Under present law, no conviction in New York State for DWI or any other crime can be expunged. A person who is convicted of Driving While Ability Impaired by Alcohol (DWAI), however, can truthfully state on an application for licensing, employment or admission into college that they have not been convicted of a crime.
This distinction is crucial. Especially for young people, a conviction for a crime could carry lasting consequences that could affect the ability to get financial aid, obtain a professional license or find suitable employment. Even those who are currently employed, such as teachers, could find their professional licenses at risk.
Under current law, prosecutors typically offer first-time offenders a chance to plead guilty to the offense of driving while ability impaired (DWAI), if offender’s blood alcohol content (BAC) levels were low and there were no injuries. To disallow prosecutors the discretion to tailor their approach to first-time offenders amounts to attacking the problem of DWI with a one-size-fits-all hammer when what is really needed is a scalpel.
Think about it. Is it really fair to treat a first-time offender who has a BAC level of .08 – the legal minimum to support a prosecution for DWI – the same as a person who has a BAC of .17? Under a proposal such as Tully’s, both persons would have a scarlet letter of a criminal conviction for the rest of their lives.
Effect on the Justice System
Besides the undue hardship that could be inflicted on low-level, first-time offenders, a proposal such as Tully’s would also be likely to create severe backlogs and inefficiencies in the court system. With the incentive removed to plead to a non-criminal offense like DWAI , more and more defendants would insist on going to trial.
At a time of tight resources, it would be very difficult to equip the system with enough prosecutors, enough juries, enough court personnel, and so on in order for it to work effectively.
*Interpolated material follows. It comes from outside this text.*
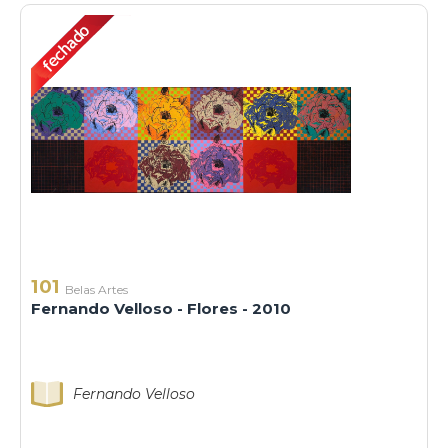
101
Belas Artes
Fernando Velloso - Flores - 2010
Fernando Velloso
The result of removing the incentive to plead down would therefore be to create a bottleneck in the courts – causing excessive delays and mounting frustrations for all concerned.
Leandra’s Law
New York’s recent experience with Leandra’s law demonstrates the necessity of guarding the efficiency of an overloaded justice system. This law – named after an 11-year-old girl who died in a minivan crash – makes it a felony to drive while intoxicated with a person under 16 in the car.
Leandra’s law also led to a new requirement that the vehicles of first-time DWI offenders receive ignition interlock devices, which prevent a vehicle from starting if the driver’s blood alcohol content is over a certain point.
The challenges of enforcing Leandra’s law have strained New York’s already overtaxed criminal justice system. For example, caseloads for probation officers, who are needed to enforce the ignition interlock requirement, have increased substantially. Probation cases would surely skyrocket even further, if a proposal such as Tully’s were to pass.
All Cases Are Not the Same
Amending the law so that drivers charged with DWI are no longer allowed to plead to a non-criminal charge would do more harm than good. A parent who is way over the legal limit with a child in the back seat is justly the source of outrage. But the law has to be able to distinguish that case from that of a first-time offender with a relatively low BAC who caused no injuries.